Hey
As part of a project I am working I have many different data types with different bit sizes I am trying to squeeze into dynamically allocated array and I encountered a weird bit of behaviour that I cannot mark as either a bug or a feature.

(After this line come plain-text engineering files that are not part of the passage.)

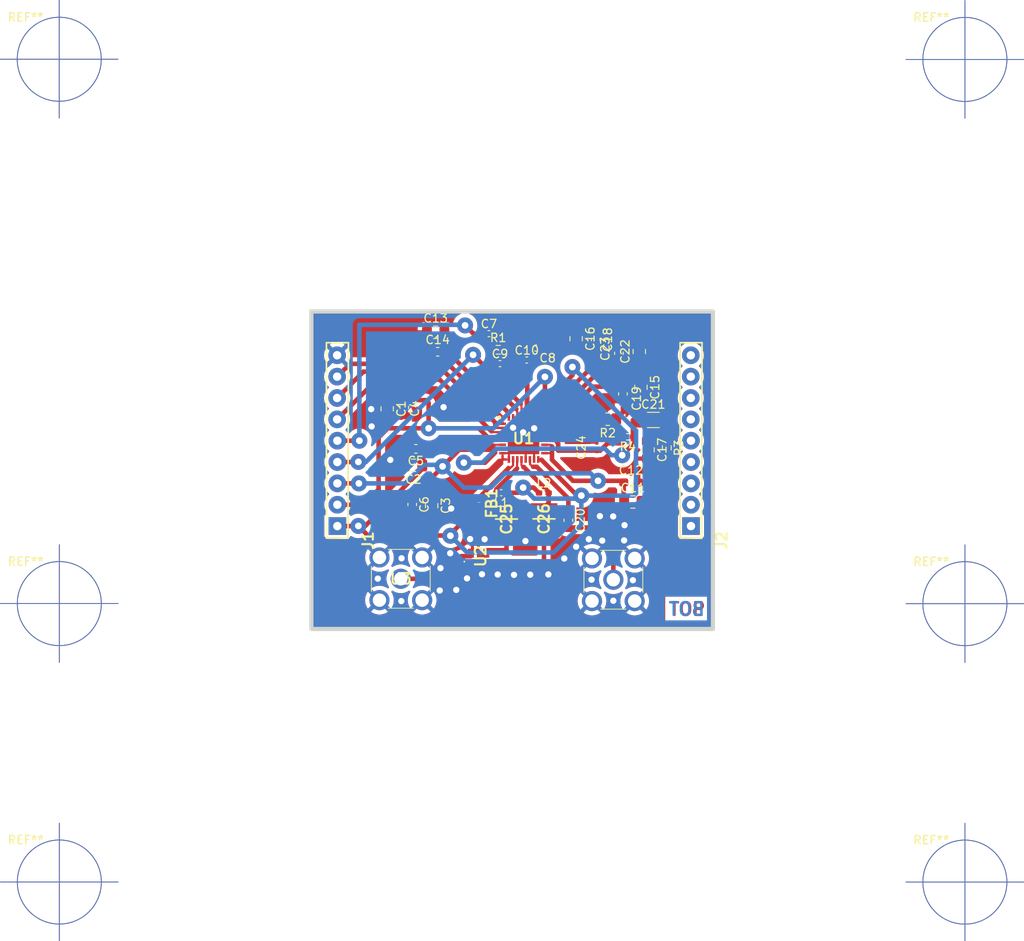
<source format=kicad_pcb>
(kicad_pcb
	(version 20240108)
	(generator "pcbnew")
	(generator_version "8.0")
	(general
		(thickness 0.6)
		(legacy_teardrops no)
	)
	(paper "A4")
	(layers
		(0 "F.Cu" signal)
		(31 "B.Cu" signal)
		(32 "B.Adhes" user "B.Adhesive")
		(33 "F.Adhes" user "F.Adhesive")
		(34 "B.Paste" user)
		(35 "F.Paste" user)
		(36 "B.SilkS" user "B.Silkscreen")
		(37 "F.SilkS" user "F.Silkscreen")
		(38 "B.Mask" user)
		(39 "F.Mask" user)
		(40 "Dwgs.User" user "User.Drawings")
		(41 "Cmts.User" user "User.Comments")
		(42 "Eco1.User" user "User.Eco1")
		(43 "Eco2.User" user "User.Eco2")
		(44 "Edge.Cuts" user)
		(45 "Margin" user)
		(46 "B.CrtYd" user "B.Courtyard")
		(47 "F.CrtYd" user "F.Courtyard")
		(48 "B.Fab" user)
		(49 "F.Fab" user)
		(50 "User.1" user)
		(51 "User.2" user)
		(52 "User.3" user)
		(53 "User.4" user)
		(54 "User.5" user)
		(55 "User.6" user)
		(56 "User.7" user)
		(57 "User.8" user)
		(58 "User.9" user)
	)
	(setup
		(stackup
			(layer "F.SilkS"
				(type "Top Silk Screen")
			)
			(layer "F.Paste"
				(type "Top Solder Paste")
			)
			(layer "F.Mask"
				(type "Top Solder Mask")
				(thickness 0.01)
			)
			(layer "F.Cu"
				(type "copper")
				(thickness 0.035)
			)
			(layer "dielectric 1"
				(type "core")
				(thickness 0.51)
				(material "RO4350B")
				(epsilon_r 3.8)
				(loss_tangent 0.02)
			)
			(layer "B.Cu"
				(type "copper")
				(thickness 0.035)
			)
			(layer "B.Mask"
				(type "Bottom Solder Mask")
				(thickness 0.01)
			)
			(layer "B.Paste"
				(type "Bottom Solder Paste")
			)
			(layer "B.SilkS"
				(type "Bottom Silk Screen")
			)
			(copper_finish "None")
			(dielectric_constraints no)
		)
		(pad_to_mask_clearance 0)
		(allow_soldermask_bridges_in_footprints no)
		(pcbplotparams
			(layerselection 0x00010fc_ffffffff)
			(plot_on_all_layers_selection 0x0000000_00000000)
			(disableapertmacros no)
			(usegerberextensions yes)
			(usegerberattributes no)
			(usegerberadvancedattributes no)
			(creategerberjobfile no)
			(dashed_line_dash_ratio 12.000000)
			(dashed_line_gap_ratio 3.000000)
			(svgprecision 6)
			(plotframeref no)
			(viasonmask no)
			(mode 1)
			(useauxorigin no)
			(hpglpennumber 1)
			(hpglpenspeed 20)
			(hpglpendiameter 15.000000)
			(pdf_front_fp_property_popups yes)
			(pdf_back_fp_property_popups yes)
			(dxfpolygonmode yes)
			(dxfimperialunits yes)
			(dxfusepcbnewfont yes)
			(psnegative no)
			(psa4output no)
			(plotreference no)
			(plotvalue no)
			(plotfptext no)
			(plotinvisibletext no)
			(sketchpadsonfab no)
			(subtractmaskfromsilk yes)
			(outputformat 1)
			(mirror no)
			(drillshape 0)
			(scaleselection 1)
			(outputdirectory "gerber_jlcpcb/")
		)
	)
	(net 0 "")
	(net 1 "/3.3V_d")
	(net 2 "GND")
	(net 3 "/3.3V_a")
	(net 4 "/5V")
	(net 5 "/REFIN_A")
	(net 6 "Net-(C7-Pad2)")
	(net 7 "Net-(C10-Pad1)")
	(net 8 "Net-(U1-REFIN_A)")
	(net 9 "Net-(U1-REFIN_B)")
	(net 10 "Net-(U1-CREG2)")
	(net 11 "Net-(U1-VREF)")
	(net 12 "Net-(U1-CREG1)")
	(net 13 "Net-(U1-CPout)")
	(net 14 "Net-(U1-RF_OUT_B)")
	(net 15 "/RF_B")
	(net 16 "Net-(C21-Pad2)")
	(net 17 "Net-(U1-VBIAS)")
	(net 18 "Net-(U1-VTUNE)")
	(net 19 "Net-(U1-RF_OUT_A+)")
	(net 20 "/RF_A+")
	(net 21 "Net-(U1-RF_OUT_A-)")
	(net 22 "/RF_A-")
	(net 23 "Net-(U1-Vrf)")
	(net 24 "/MUXOUT")
	(net 25 "/LE")
	(net 26 "/DATA")
	(net 27 "/CLK")
	(net 28 "unconnected-(J2-Pin_8-Pad8)")
	(net 29 "unconnected-(J2-Pin_7-Pad7)")
	(net 30 "unconnected-(J2-Pin_4-Pad4)")
	(net 31 "unconnected-(J2-Pin_6-Pad6)")
	(net 32 "unconnected-(J2-Pin_3-Pad3)")
	(net 33 "unconnected-(J2-Pin_5-Pad5)")
	(net 34 "unconnected-(J2-Pin_2-Pad2)")
	(net 35 "unconnected-(J2-Pin_1-Pad1)")
	(net 36 "unconnected-(J2-Pin_9-Pad9)")
	(net 37 "Net-(U1-RSET)")
	(net 38 "/RF_A")
	(footprint "Resistor_SMD:R_0603_1608Metric_Pad0.98x0.95mm_HandSolder" (layer "F.Cu") (at 172.03 96.3 -90))
	(footprint "riferimenti_pcb:aref-top" (layer "F.Cu") (at 99.75 147.96))
	(footprint "NCR2-113+:NCR2113" (layer "F.Cu") (at 149.64 109.19 90))
	(footprint "riferimenti_pcb:aref-top" (layer "F.Cu") (at 207.5 114.84))
	(footprint "Capacitor_SMD:C_0603_1608Metric_Pad1.08x0.95mm_HandSolder" (layer "F.Cu") (at 140.7975 91.4825 -90))
	(footprint "ADF5355:CAPC2928X178N" (layer "F.Cu") (at 157.42 104.75 -90))
	(footprint "Capacitor_SMD:C_0805_2012Metric_Pad1.18x1.45mm_HandSolder" (layer "F.Cu") (at 141.8975 98.3775 180))
	(footprint "riferimenti_pcb:aref-bot" (layer "F.Cu") (at 207.5 50.08))
	(footprint "Capacitor_SMD:C_0201_0603Metric_Pad0.64x0.40mm_HandSolder" (layer "F.Cu") (at 163.71 96.16 90))
	(footprint "riferimenti_pcb:aref-bot" (layer "F.Cu") (at 99.75 114.83))
	(footprint "Capacitor_SMD:C_0805_2012Metric_Pad1.18x1.45mm_HandSolder" (layer "F.Cu") (at 144.53 82.56))
	(footprint "ADF5355:CAPC2928X178N" (layer "F.Cu") (at 152.96 104.77 -90))
	(footprint "Capacitor_SMD:C_0805_2012Metric_Pad1.18x1.45mm_HandSolder" (layer "F.Cu") (at 167.99 102.74))
	(footprint "riferimenti_pcb:aref-top" (layer "F.Cu") (at 99.74 50.06))
	(footprint "Connettori_sma_verticali:SMAJPHSTTH1" (layer "F.Cu") (at 165.67 111.99))
	(footprint "Inductor_SMD:L_0402_1005Metric_Pad0.77x0.64mm_HandSolder" (layer "F.Cu") (at 152.33 101.64 180))
	(footprint "Capacitor_SMD:C_0805_2012Metric_Pad1.18x1.45mm_HandSolder" (layer "F.Cu") (at 144.05 103.18 -90))
	(footprint "Capacitor_SMD:C_0603_1608Metric_Pad1.08x0.95mm_HandSolder" (layer "F.Cu") (at 144.77 84.87))
	(footprint "Resistor_SMD:R_0603_1608Metric_Pad0.98x0.95mm_HandSolder" (layer "F.Cu") (at 151.97 84.63))
	(footprint "Capacitor_SMD:C_0805_2012Metric_Pad1.18x1.45mm_HandSolder" (layer "F.Cu") (at 138.7575 91.6525 -90))
	(footprint "Capacitor_SMD:C_0603_1608Metric_Pad1.08x0.95mm_HandSolder" (layer "F.Cu") (at 141.74 103.0375 -90))
	(footprint "BLM15AX100SN1D:NFZ15SG152SN10B" (layer "F.Cu") (at 149.66 102.79 90))
	(footprint "Capacitor_SMD:C_1206_3216Metric_Pad1.33x1.80mm_HandSolder" (layer "F.Cu") (at 170.43 92.98))
	(footprint "Inductor_SMD:L_0402_1005Metric_Pad0.77x0.64mm_HandSolder" (layer "F.Cu") (at 157.4 101.67))
	(footprint "Resistor_SMD:R_0402_1005Metric_Pad0.72x0.64mm_HandSolder" (layer "F.Cu") (at 167.4 94.99 180))
	(footprint "Capacitor_SMD:C_0603_1608Metric_Pad1.08x0.95mm_HandSolder" (layer "F.Cu") (at 142.1675 96.4175 180))
	(footprint "Capacitor_SMD:C_0603_1608Metric_Pad1.08x0.95mm_HandSolder" (layer "F.Cu") (at 166.81 89.88 -90))
	(footprint "Capacitor_SMD:C_0805_2012Metric_Pad1.18x1.45mm_HandSolder" (layer "F.Cu") (at 161.24 83.31 -90))
	(footprint "riferimenti_pcb:aref-top" (layer "F.Cu") (at 99.75 114.83))
	(footprint "riferimenti_pcb:aref-bot" (layer "F.Cu") (at 99.75 147.96))
	(footprint "Capacitor_SMD:C_0603_1608Metric_Pad1.08x0.95mm_HandSolder" (layer "F.Cu") (at 160.32 104.92 -90))
	(footprint "header_microwave:header_microwave" (layer "F.Cu") (at 174.885 105.6075 180))
	(footprint "Capacitor_SMD:C_0603_1608Metric_Pad1.08x0.95mm_HandSolder" (layer "F.Cu") (at 167.77 100.41))
	(footprint "Capacitor_SMD:C_0402_1005Metric_Pad0.74x0.62mm_HandSolder" (layer "F.Cu") (at 150.87 82.71))
	(footprint "Capacitor_SMD:C_0402_1005Metric_Pad0.74x0.62mm_HandSolder" (layer "F.Cu") (at 156.43 84.42 180))
	(footprint "riferimenti_pcb:aref-bot" (layer "F.Cu") (at 99.74 50.06))
	(footprint "ADF5355:QFN50P500X500X80-33N-D" (layer "F.Cu") (at 154.99 95.18))
	(footprint "Capacitor_SMD:C_0402_1005Metric_Pad0.74x0.62mm_HandSolder" (layer "F.Cu") (at 155.37 85.85))
	(footprint "Capacitor_SMD:C_0805_2012Metric_Pad1.18x1.45mm_HandSolder" (layer "F.Cu") (at 168.76 84.84 90))
	(footprint "riferimenti_pcb:aref-top" (layer "F.Cu") (at 207.5 147.97))
	(footprint "Capacitor_SMD:C_0603_1608Metric_Pad1.08x0.95mm_HandSolder" (layer "F.Cu") (at 163.57 83.42 -90))
	(footprint "riferimenti_pcb:aref-bot" (layer "F.Cu") (at 207.5 114.84))
	(footprint "Capacitor_SMD:C_0805_2012Metric_Pad1.18x1.45mm_HandSolder" (layer "F.Cu") (at 169.8 96.54 -90))
	(footprint "Connettori_sma_verticali:SMAJPHSTTH1" (layer "F.Cu") (at 140.38 111.88))
	(footprint "Capacitor_SMD:C_0805_2012Metric_Pad1.18x1.45mm_HandSolder" (layer "F.Cu") (at 168.95 89.1 -90))
	(footprint "Resistor_SMD:R_0805_2012Metric_Pad1.20x1.40mm_HandSolder" (layer "F.Cu") (at 165 92.89 180))
	(footprint "header_microwave:header_microwave" (layer "F.Cu") (at 132.805 105.6075 180))
	(footprint "riferimenti_pcb:aref-top" (layer "F.Cu") (at 207.5 50.08))
	(footprint "riferimenti_pcb:aref-bot"
		(layer "F.Cu")
		(uuid "fa9b6d80-a0bf-4c67-8d89-025375c31229")
		(at 207.5 147.97)
		(property "Reference" "REF**"
			(at -4 -5 0)
			(unlocked yes)
			(layer "F.SilkS")
			(uuid "a3692cc7-ed02-47f6-9640-b861e5ba109c")
			(effects
				(font
					(size 1 1)
					(thickness 0.15)
				)
			)
		)
		(property "Value" "n"
			(at -3 6 0)
			(unlocked yes)
			(layer "F.Fab")
			
... [233235 chars truncated]
</source>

Below is is a piece of code that illustrates the problem :
#include <cuda.h>
#include <stdio.h>
#include <stdlib.h>
/**
* Function creates some values in shared memory and copies them
* to device memory
*/
__global__
void testit(char * res_b, char * res_c, float * res_d, char * bit_layout) {
// Init shared pool
extern __shared__ char spool[];
// Create some pointers to shared memory
char * thechar1 = (char *)spool;
char * thechar2 = (char *)&thechar1[1];
float * thefloat = (float *)&thechar2[1];
(*thechar2) = '*'; // Set the char to 42, this works as expected
(*thechar2) = '*'; // Set the short so that spool as a string is '**'
(*thefloat) = 1.0; // To recap layout should be = [42|42|0|0] [-128|63|X|X] with X being unknown
//Copy to device mem
(*res_b) = (*thechar1);
(*res_c) = (*thechar2);
(*res_d) = (*thefloat);
//Copy contents of spool to host
bit_layout[0] = spool[0];
bit_layout[1] = spool[1];
bit_layout[2] = spool[2];
bit_layout[3] = spool[3];
bit_layout[4] = spool[4];
bit_layout[5] = spool[5];
bit_layout[6] = spool[6];
bit_layout[7] = spool[7];
}
int main() {
char c_h;
char * c_d;
char b_h;
char * b_d;
float d_h;
float * d_d;
// Layout of shared memory
char * bitlayout_h = (char *)calloc(8, sizeof(char));
char * bitlayout_d;
size_t shared = (sizeof(char) * 2) + sizeof(short);
cudaMalloc((void**)&b_d, sizeof(char));
cudaMemset(b_d, 0, sizeof(char));
cudaMalloc((void**)&c_d, sizeof(char));
cudaMemset(c_d, 0, sizeof(char));
cudaMalloc((void**)&d_d, sizeof(float));
cudaMemset(d_d, 0, sizeof(float));
cudaMalloc((void**)&bitlayout_d, 8 * sizeof(char));
cudaMemset(bitlayout_d, 0, 8 * sizeof(char));
//Only one thread, no race conditions
testit<<<1, 1, shared>>>(b_d, c_d, d_d, bitlayout_d);
cudaMemcpy(&b_h, b_d, sizeof(char), cudaMemcpyDeviceToHost);
cudaMemcpy(&c_h, c_d, sizeof(char), cudaMemcpyDeviceToHost);
cudaMemcpy(&d_h, d_d, sizeof(float), cudaMemcpyDeviceToHost);
cudaMemcpy(bitlayout_h, bitlayout_d, 8 * sizeof(char), cudaMemcpyDeviceToHost);
cudaFree(b_d);
cudaFree(c_d);
cudaFree(d_d);
cudaFree(bitlayout_d);
printf("Char 1: %c Char 2: %c The Float: %f\n", b_h, c_h, d_h);
printf("Expected bitlayout: [42|42|0|0] [-128|63|X|X]\n");
printf("Bitlayout: [%i|%i|%i|%i] [%i|%i|%i|%i]\n", (int)bitlayout_h[0],
(int)bitlayout_h[1],
(int)bitlayout_h[2],
(int)bitlayout_h[3],
(int)bitlayout_h[4],
(int)bitlayout_h[5],
(int)bitlayout_h[6],
(int)bitlayout_h[7]);
free(bitlayout_h);
}
On output I get the following :
Char 1: Char 2: The Float: 1.000000
Expected bitlayout: [42|42|0|0] [-128|63|X|X]
Bitlayout: [0|0|-128|63] [0|14|0|1]
It appears that the float is being written to the whole 32 bit chunk into the first bank of shared memory, erasing anything that was there previously. I have also done it with writing 3 chars and 1 short, when I did this the last of the 3 chars was overwritten.
Basically the problem is that when writing to a pointer where the value has to spill over into an adjacent shared memory bank it spills up to a bank with values already written, erasing them.
I have run this on two different cards: one an old 8800 GTX with a G80 chip and a Quadro NVS 290 both with similar results, I also single stepped it running on the 290 with the debugger and saw the changes as they occurred. Both times I was running Ubuntu Linux with cuda SDK version 2.2 installed.
So my question is this a bug or a feature? Is it documented? If it is documented where is it because I could not find anything about it.